(Dataset entries)
☆ ☆ ☆

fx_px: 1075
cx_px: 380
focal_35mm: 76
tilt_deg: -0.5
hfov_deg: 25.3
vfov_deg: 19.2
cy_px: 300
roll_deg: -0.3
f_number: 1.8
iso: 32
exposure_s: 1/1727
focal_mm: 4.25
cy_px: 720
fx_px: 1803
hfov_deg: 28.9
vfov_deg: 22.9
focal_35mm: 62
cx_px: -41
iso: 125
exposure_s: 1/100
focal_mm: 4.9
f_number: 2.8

☆ ☆ ☆

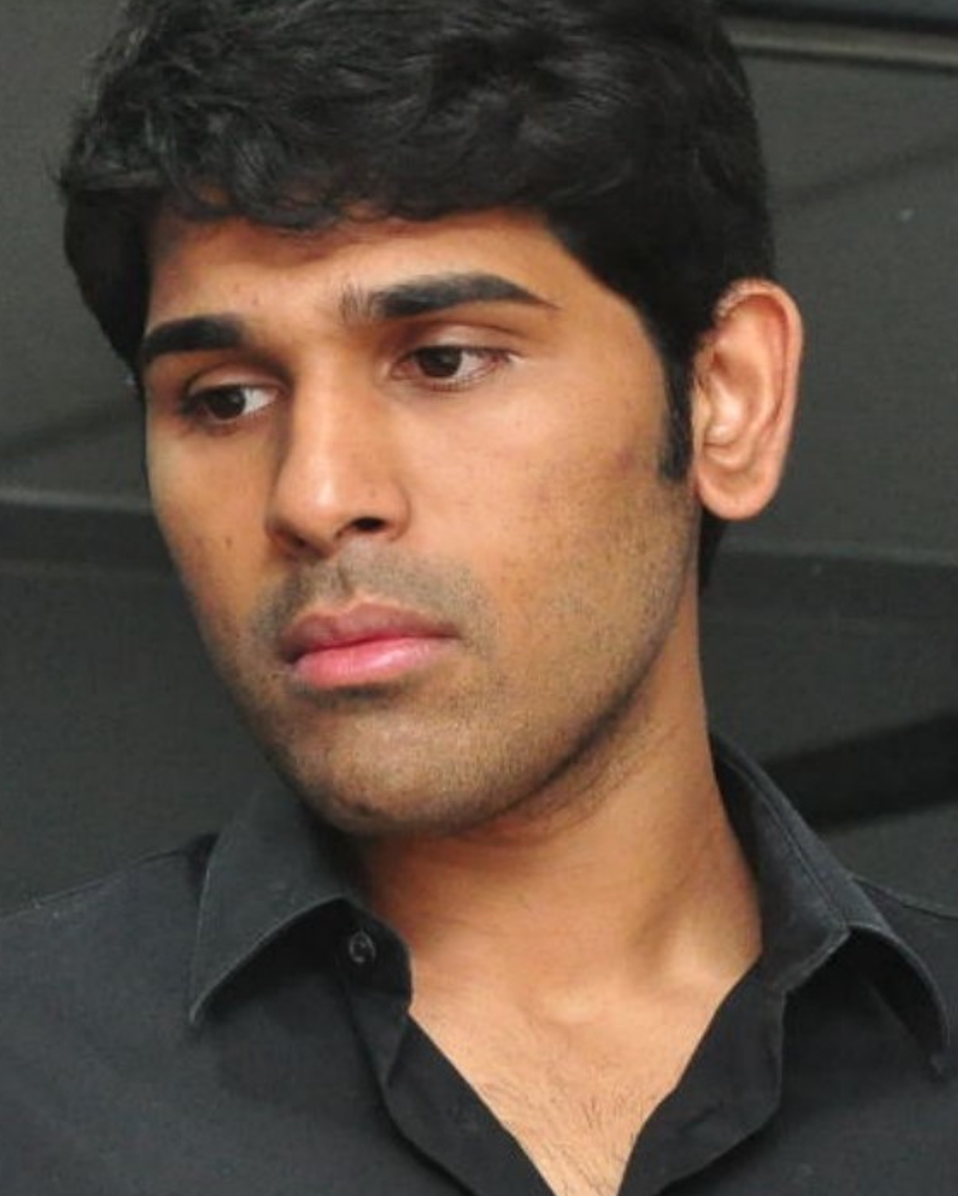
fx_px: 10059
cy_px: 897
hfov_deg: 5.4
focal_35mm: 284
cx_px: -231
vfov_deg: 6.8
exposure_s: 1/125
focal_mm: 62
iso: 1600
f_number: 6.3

☆ ☆ ☆

→ YOUR INSTRUCTIONS
An exact copy of the lines above, from the one containing "tilt_deg: -0.5" through the one containing "f_number: 2.8", is the whole of the answer.

→ EXERCISE OUTPUT
tilt_deg: -0.5
hfov_deg: 25.3
vfov_deg: 19.2
cy_px: 300
roll_deg: -0.3
f_number: 1.8
iso: 32
exposure_s: 1/1727
focal_mm: 4.25
cy_px: 720
fx_px: 1803
hfov_deg: 28.9
vfov_deg: 22.9
focal_35mm: 62
cx_px: -41
iso: 125
exposure_s: 1/100
focal_mm: 4.9
f_number: 2.8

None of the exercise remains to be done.